# What is expected
In the column on choosing an agency, set down the stretch from "Here's the simple" through "against that need." word for word.

Despite being a long-time agency guy, I've always thought a client's decision on selecting a firm was much more important to the client than to the agency.
If a firm doesn't win a piece of business, life goes on. If a client picks the wrong agency, it's a disaster: at least a year of nightmares, executives who wonder about your competency, the need to fire the firm and repeat the process, etc.
In my previous two columns, I reviewed the agency-selection process with an eye toward how firms could improve their outcomes. This column will focus on how clients might focus their efforts toward better outcomes for themselves.
The reality of the agency-selection process is that it requires a considerable investment of time by the client organization. Specifically, this should mean not only the time of the head of communications, but also that of those client executives who have a vested interest in the outcome (e.g. CEO, CMO, brand managers, etc.).
Here's the simple truth: There's a direct correlation between time invested and the quality of the outcome. As such, here are suggestions for the next time you consider an agency search:
• Focus on the need. Too often clients take a standardized approach to the entire process. Be specific about what you need and measure every agency against that need.
• Focus the RFI. Here are a couple of common – and ridiculous – questions we often see in RFIs: What is the agency's annual revenue for the previous three years? Who are your top three clients by practice area and how long have they been with the firm?
Folks, if you're qualifying the agencies properly in the first place, these questions are a waste of time. Focus on what matters and get the agency to spend their time on work that's of value to you.
• Read agency submissions. All those extraneous questions have unintended consequences: your own people don't want to read dozens of pages of information that aren't relevant to the problem they're trying to solve. Ask for what you really want; then commit you and your team to thoroughly reading what each agency submits. Sound obvious? Maybe. But I've seen plenty of clients not read important agency-submitted proposals.
• Invest in in-person meetings for the first round. A common mistake is only meeting the finalist agencies in-person. But you can take this to the bank: meeting “first round” firms (let's say eight agencies before you whittle it down to three or four) is worth the investment. Why? Evaluating firms based strictly on paper is a bad idea. A great deal of knowledge is acquired through personal meetings on each agency's premises. Do it. The right agency will be with you for years; you can find the time.

Stored entries:
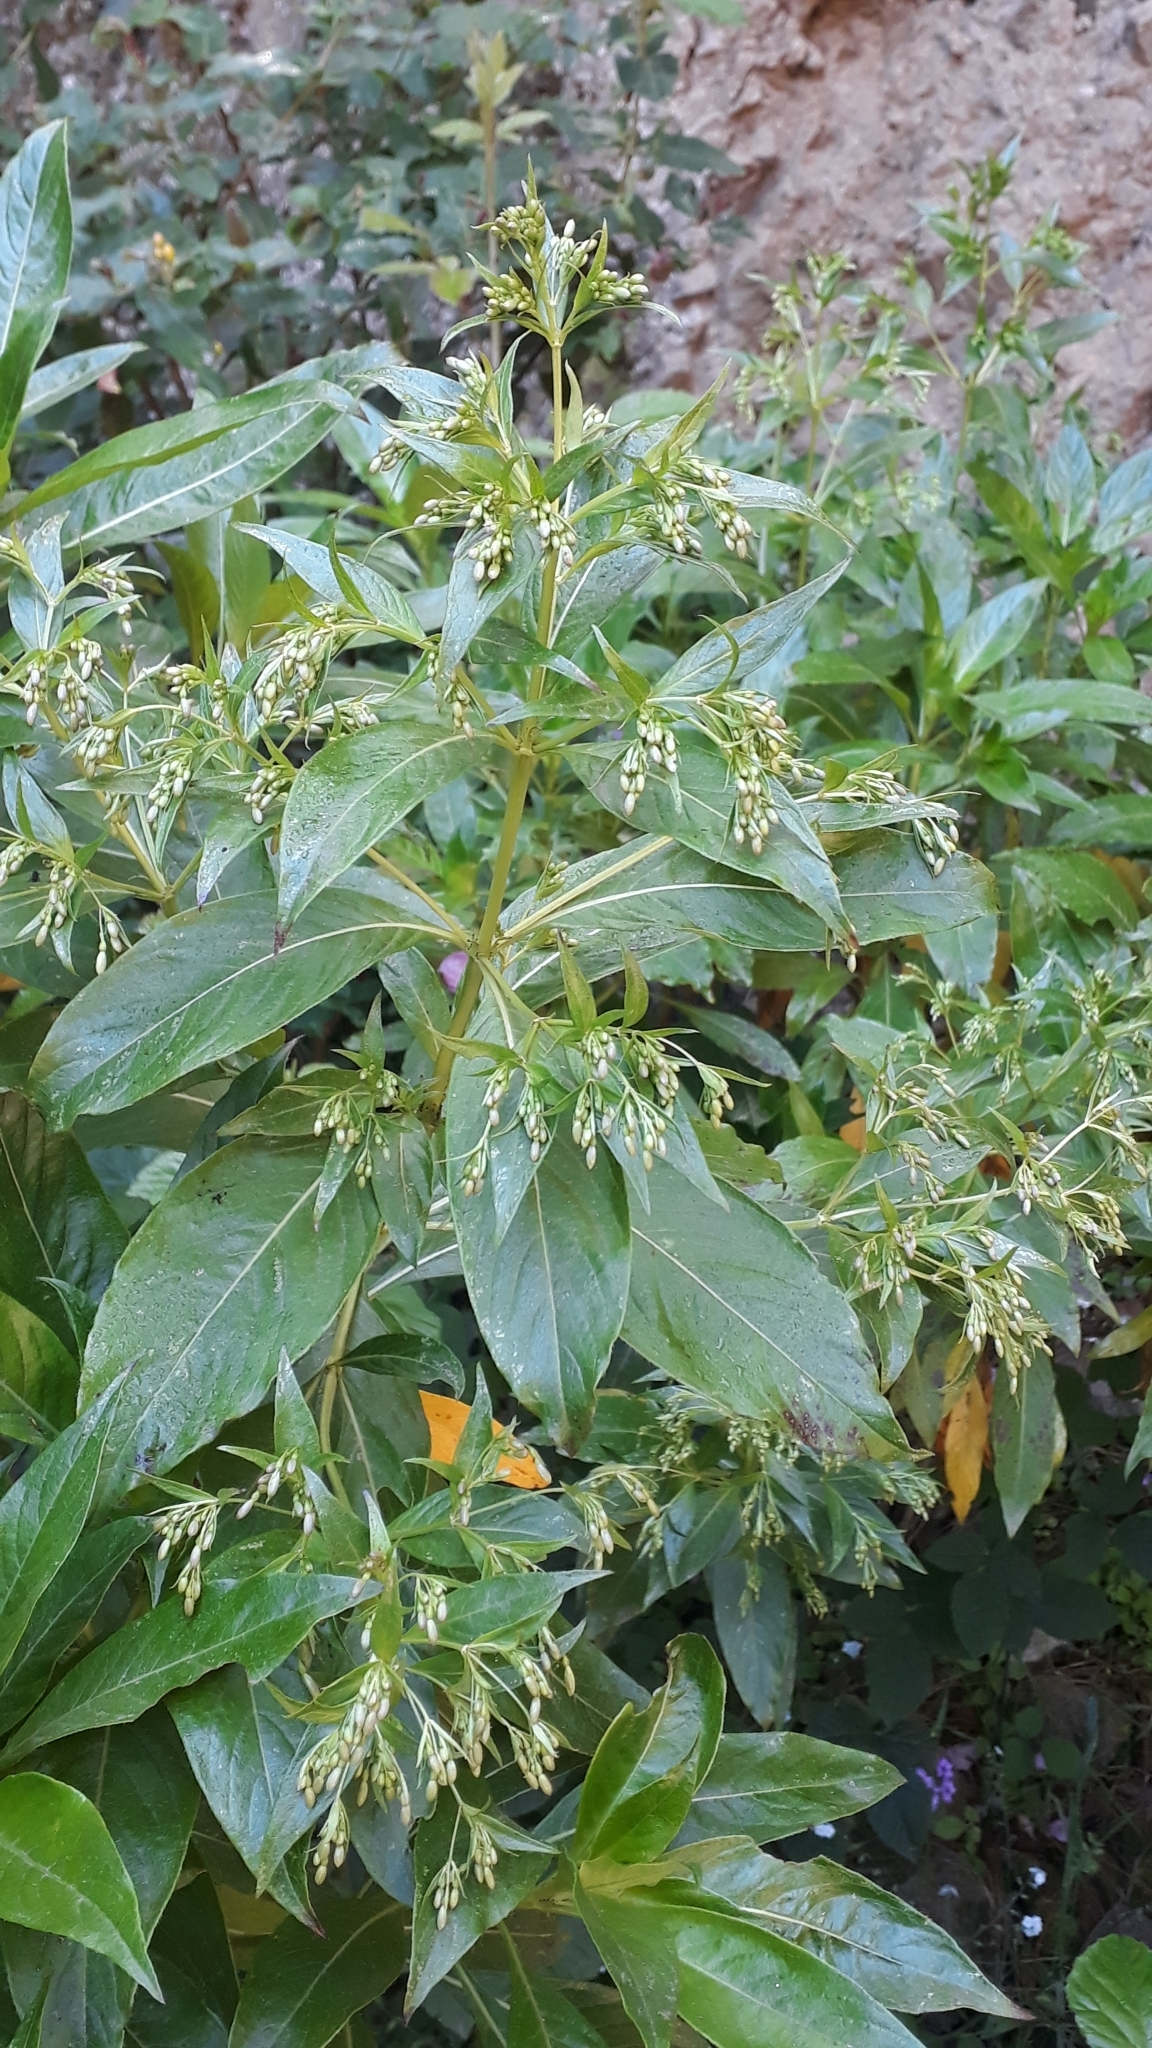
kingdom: Plantae
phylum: Tracheophyta
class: Magnoliopsida
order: Gentianales
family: Rubiaceae
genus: Phyllis
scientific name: Phyllis nobla
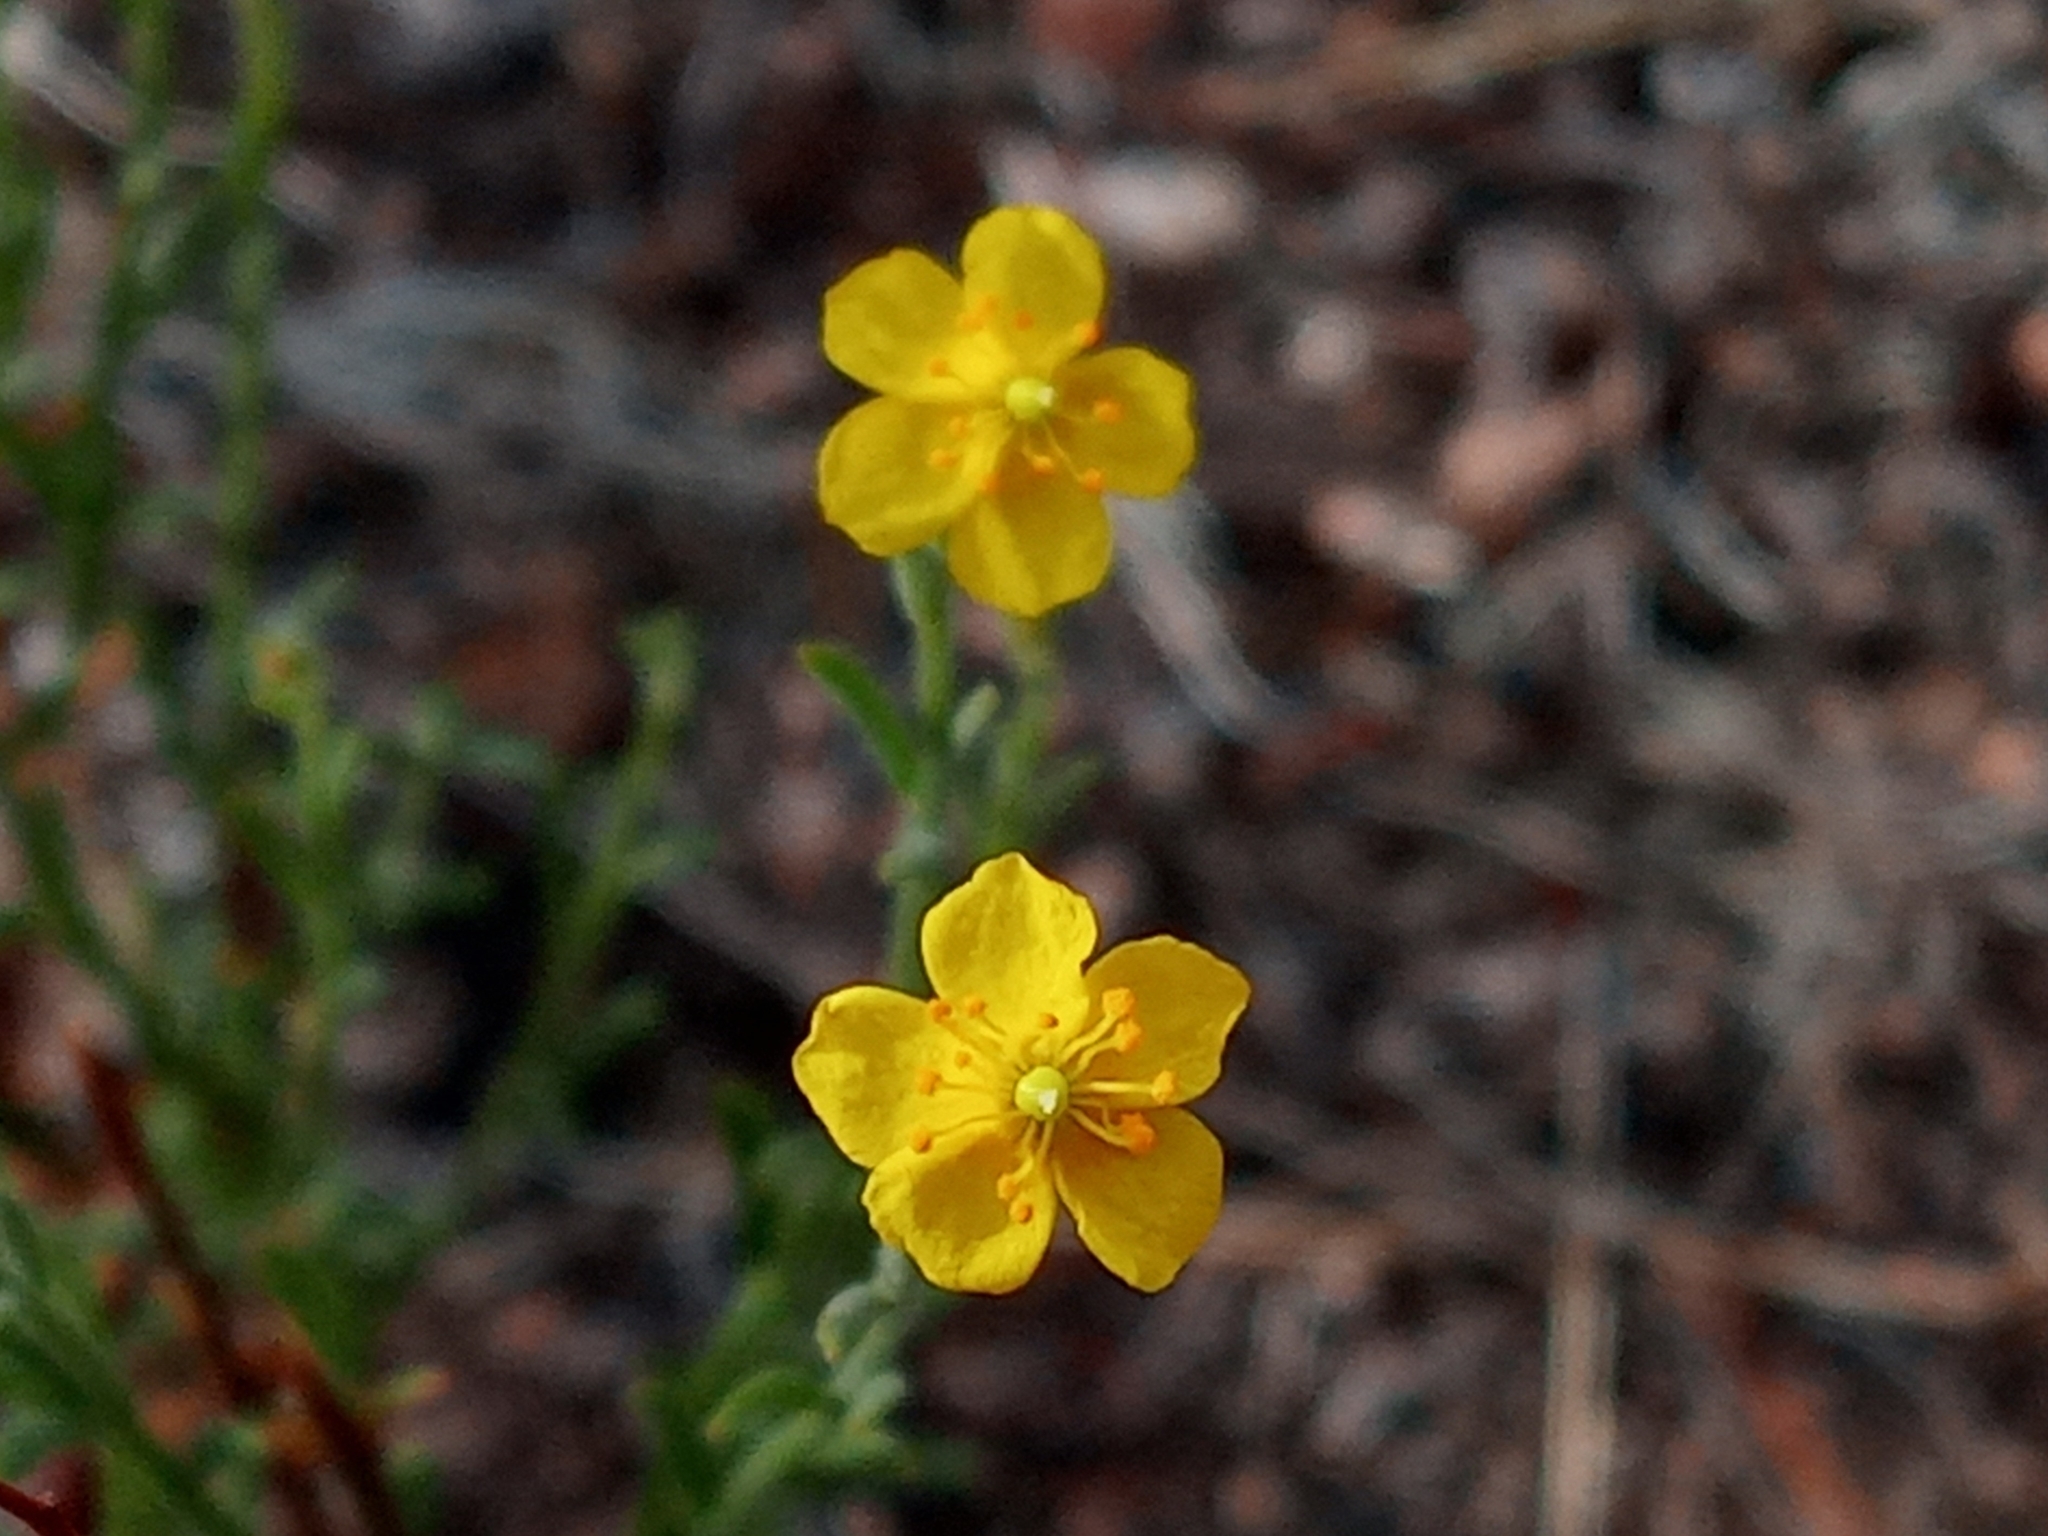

# Answer below
Here's the simple truth: There's a direct correlation between time invested and the quality of the outcome. As such, here are suggestions for the next time you consider an agency search:
• Focus on the need. Too often clients take a standardized approach to the entire process. Be specific about what you need and measure every agency against that need.